__Data for processing__:
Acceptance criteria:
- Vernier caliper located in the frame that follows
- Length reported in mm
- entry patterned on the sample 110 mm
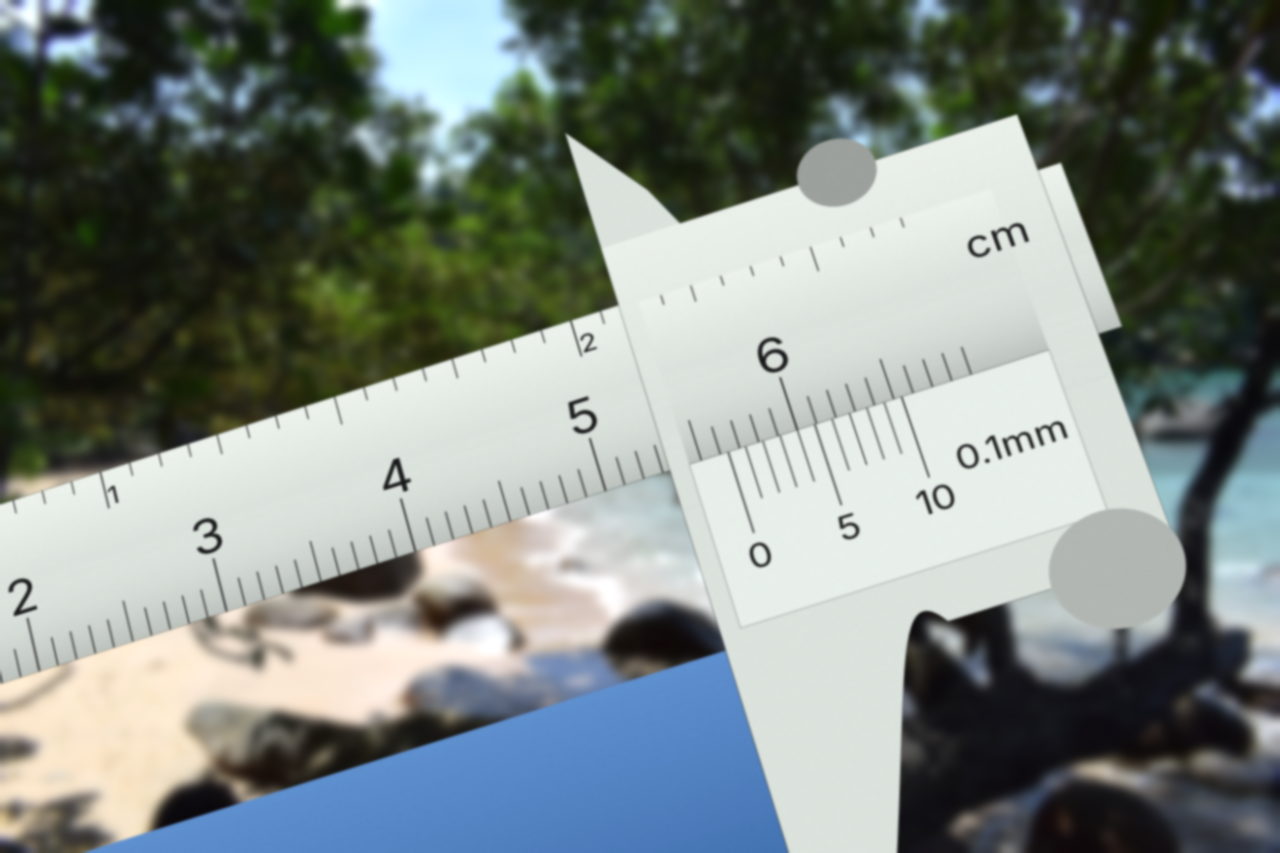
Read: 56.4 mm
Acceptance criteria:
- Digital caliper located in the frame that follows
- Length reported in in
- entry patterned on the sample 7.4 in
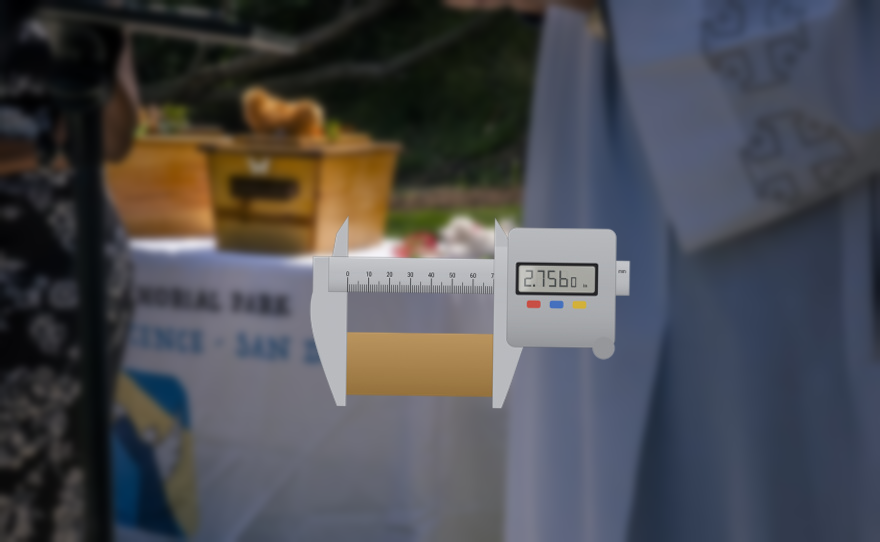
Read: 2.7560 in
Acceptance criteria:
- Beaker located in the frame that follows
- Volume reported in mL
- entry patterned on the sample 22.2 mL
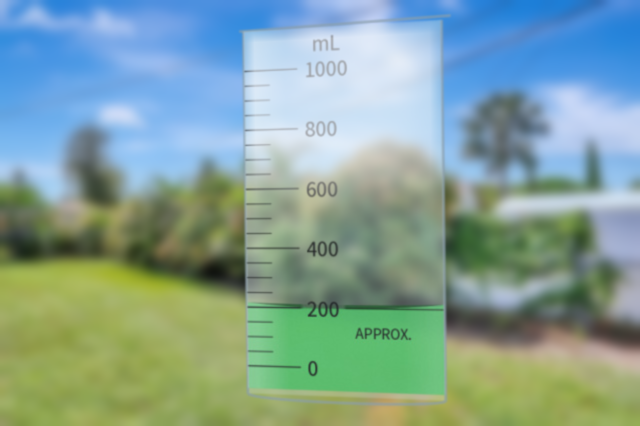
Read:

__What is needed__: Substitute "image" for every "frame" in the listing above and write the listing out again with nothing else altered. Leave the pictures out.

__Solution below__:
Acceptance criteria:
- Vernier caliper located in the image that follows
- Length reported in mm
- entry patterned on the sample 110 mm
Read: 56.4 mm
Acceptance criteria:
- Digital caliper located in the image that follows
- Length reported in in
- entry patterned on the sample 7.4 in
Read: 2.7560 in
Acceptance criteria:
- Beaker located in the image that follows
- Volume reported in mL
- entry patterned on the sample 22.2 mL
Read:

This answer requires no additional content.